“I browt th’ beer for yo’,” said Paul.
“You did. It was the worst beer, bar none, I’ve ever had. I can taste it now.” He made a wry face. Then he cocked his head on one side. “I suppose you’re wondering who I am?” said he.
“Ay,” said Paul. “Who art tha?”
“I’m Barney Bill,” replied the man. “Did you never hear of me? I’m known on the road from Taunton to Newcastle and from Hereford to Lowestoft. You can tell yer mother that you seed me.”
A smile curled round Paul’s lips at the comic idea of giving his mother unsolicited information. “Barney Bill?” said he.
“Yuss,” said the man. Then, after a pause, “What are you doing of there?”
“Reading,” said Paul.
“Let’s have a look at it.”
Paul regarded him suspiciously; but there was kindliness in the twinkling glance. He handed him the sorry apology for a book.
Barney Bill turned it over. ’Why, said he, “it ain’t got no beginning and no end. It’s all middle. ‘Kenilworth.’ Do yer like it?”
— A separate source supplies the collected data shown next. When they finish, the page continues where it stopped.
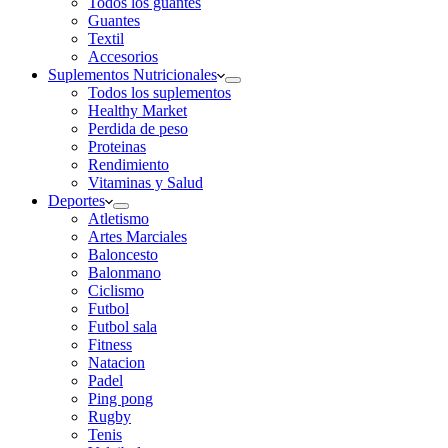
Todos los guantes
Guantes
Textil
Accesorios
Suplementos Nutricionales
Todos los suplementos
Healthy Market
Perdida de peso
Proteinas
Rendimiento
Vitaminas y Salud
Deportes
Atletismo
Artes Marciales
Baloncesto
Balonmano
Ciclismo
Futbol
Futbol sala
Fitness
Natacion
Padel
Ping pong
Rugby
Tenis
“Ay!” said Paul. “It’s foine.”
“Who do yer think wrote it?”
As both cover and a hundred pages at the beginning, including the title-page, to say nothing of a hundred pages at the end, were missing, Paul had no clue to the authorship.
“Dunno,” said he.
“Sir Walter Scott.”
Paul jumped to his feet. Sir Walter Scott, he knew not why or how, was one of those bright names that starred in his historical darkness, like Caesar and Napoleon and Ridley and Latimer and W. G. Grace.
“Tha’ art sure? Sir Water Scott?”
The shock of meeting Sir Walter in the flesh could not have been greater. The man nodded. “Think I’d tell yer a lie? I do a bit of reading myself in the old ’bus there"-he jerked a thumb—“I’ve got some books now. Would yer like to see ’em?”
Would a mouse like cheese? Paul started off with his new companion.
“If it wasn’t for a book or two, I’d go melancholy mad and bust myself,” the latter remarked.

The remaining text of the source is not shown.